Spear-wielding chimps snack on skewered bushbabies

Thursday, February 22nd, 2007

Spear-wielding chimps snack on skewered bushbabies:

Many chimpanzees trim twigs to use for ant-dipping and termite-fishing. But a population of savannah chimps (Pan troglodytes verus) living in the Fongoli area of south-east Senegal have been seen making spears from strong sticks that they sharpen with their teeth. The average spear length is 63 centimetres (25 inches), says Jill Pruetz at Iowa State University in Ames, US, who observed the behaviour.

And the method of procuring food with these tools is not simply extractive, as it is when harvesting insects. It is far more aggressive. They use the spears to hunt one of the cutest primates in Africa: bushbabies (Galago senegalensis).

Bushbabies are nocturnal and curl up in hollows in trees during the day. If disturbed during their slumbers – if their nest cavity is broken open, for example – they rapidly scamper away. It appears that the chimps have learnt a grizzly method of slowing them down.

Chimps were observed thrusting their spears into hollow trunks and branches with enough force to injure anything inside the holes, Pruetz’s research team says.
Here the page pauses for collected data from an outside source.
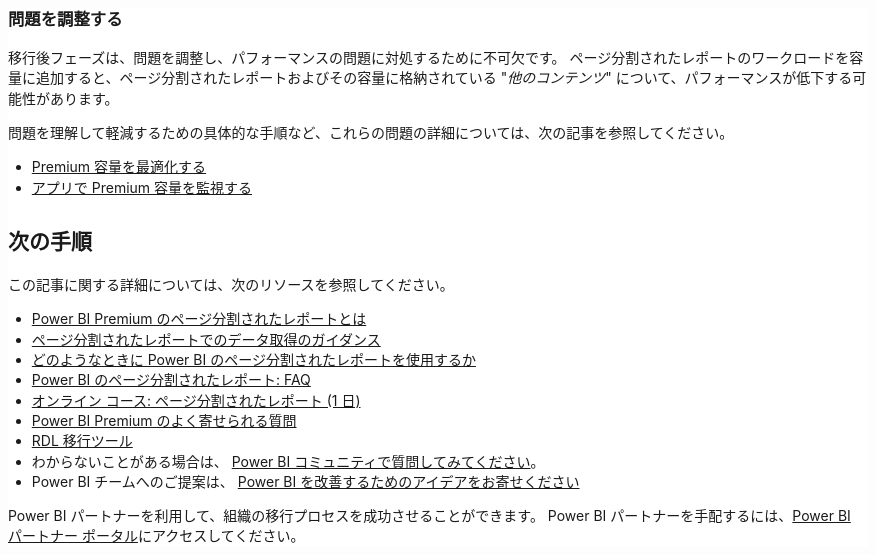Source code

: ### <a name="reconcile-issues"></a>問題を調整する

移行後フェーズは、問題を調整し、パフォーマンスの問題に対処するために不可欠です。 ページ分割されたレポートのワークロードを容量に追加すると、ページ分割されたレポートおよびその容量に格納されている "_他のコンテンツ_" について、パフォーマンスが低下する可能性があります。

問題を理解して軽減するための具体的な手順など、これらの問題の詳細については、次の記事を参照してください。

- [Premium 容量を最適化する](../admin/service-premium-capacity-optimize.md)
- [アプリで Premium 容量を監視する](../admin/service-admin-premium-monitor-capacity.md)

## <a name="next-steps"></a>次の手順

この記事に関する詳細については、次のリソースを参照してください。

- [Power BI Premium のページ分割されたレポートとは](../paginated-reports/paginated-reports-report-builder-power-bi.md)
- [ページ分割されたレポートでのデータ取得のガイダンス](report-paginated-data-retrieval.md)
- [どのようなときに Power BI のページ分割されたレポートを使用するか](report-paginated-or-power-bi.md)
- [Power BI のページ分割されたレポート: FAQ](../paginated-reports/paginated-reports-faq.md)
- [オンライン コース: ページ分割されたレポート (1 日)](../paginated-reports/paginated-reports-online-course.md)
- [Power BI Premium のよく寄せられる質問](../admin/service-premium-faq.md)
- [RDL 移行ツール](https://github.com/microsoft/RdlMigration)
- わからないことがある場合は、 [Power BI コミュニティで質問してみてください](https://community.powerbi.com/)。
- Power BI チームへのご提案は、 [Power BI を改善するためのアイデアをお寄せください](https://ideas.powerbi.com)

Power BI パートナーを利用して、組織の移行プロセスを成功させることができます。 Power BI パートナーを手配するには、[Power BI パートナー ポータル](https://powerbi.microsoft.com/partners/)にアクセスしてください。
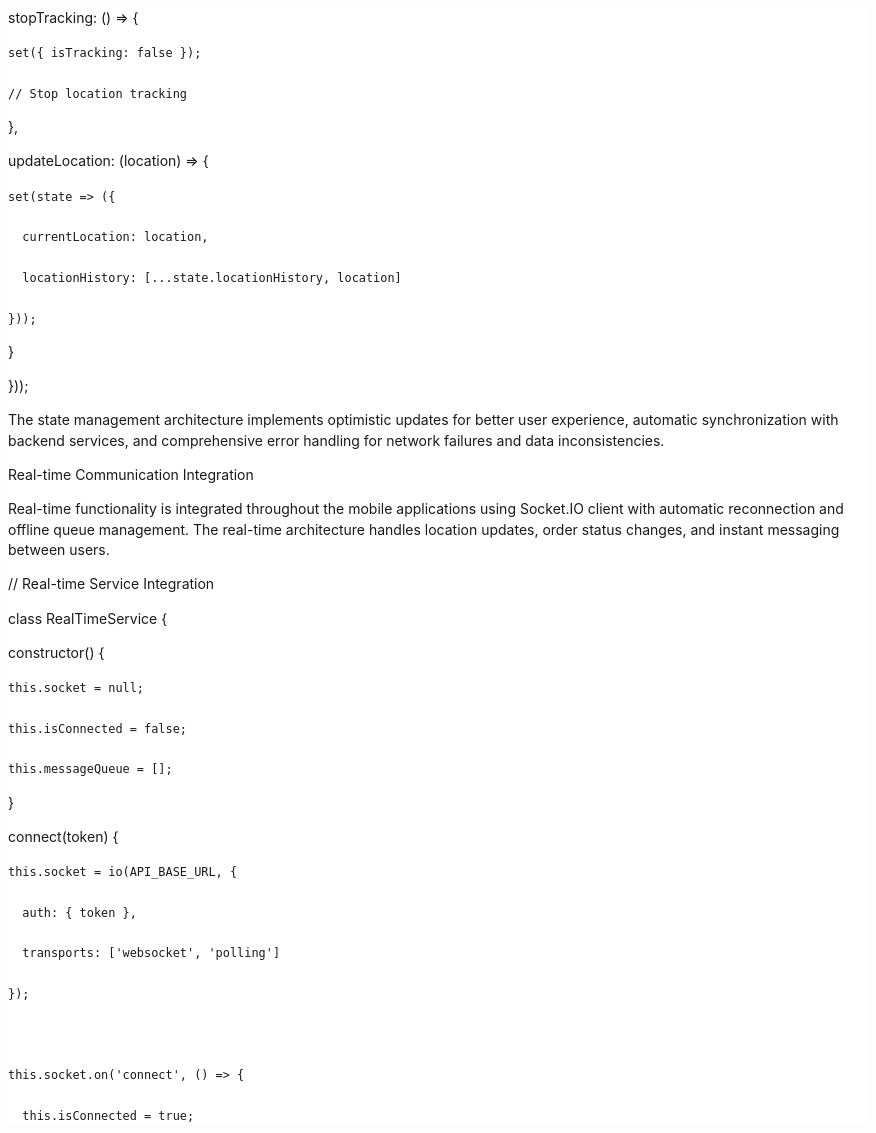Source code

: 
  stopTracking: () => {

    set({ isTracking: false });

    // Stop location tracking

  },

  

  updateLocation: (location) => {

    set(state => ({

      currentLocation: location,

      locationHistory: [...state.locationHistory, location]

    }));

  }

}));

The state management architecture implements optimistic updates for better user experience, automatic synchronization with backend services, and comprehensive error handling for network failures and data inconsistencies.

Real-time Communication Integration

Real-time functionality is integrated throughout the mobile applications using Socket.IO client with automatic reconnection and offline queue management. The real-time architecture handles location updates, order status changes, and instant messaging between users.

// Real-time Service Integration

class RealTimeService {

  constructor() {

    this.socket = null;

    this.isConnected = false;

    this.messageQueue = [];

  }

  

  connect(token) {

    this.socket = io(API_BASE_URL, {

      auth: { token },

      transports: ['websocket', 'polling']

    });

    

    this.socket.on('connect', () => {

      this.isConnected = true;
The chimps used a “power grip” and made multiple downward stabs – much the same way as a human might wield a dagger.

Ten different chimps in the population were observed to perform this behaviour in 22 bouts. In one case the researchers saw a chimp remove a dead bushbaby and eat it.

The Fongoli chimps inhabit a mosaic savannah – patches of grass and woodland – where there are no red colobus monkeys. The absence of these monkeys, which are the favoured prey of several other chimp populations, may explain the Fongoli chimps’ unique spear-hunting behaviour.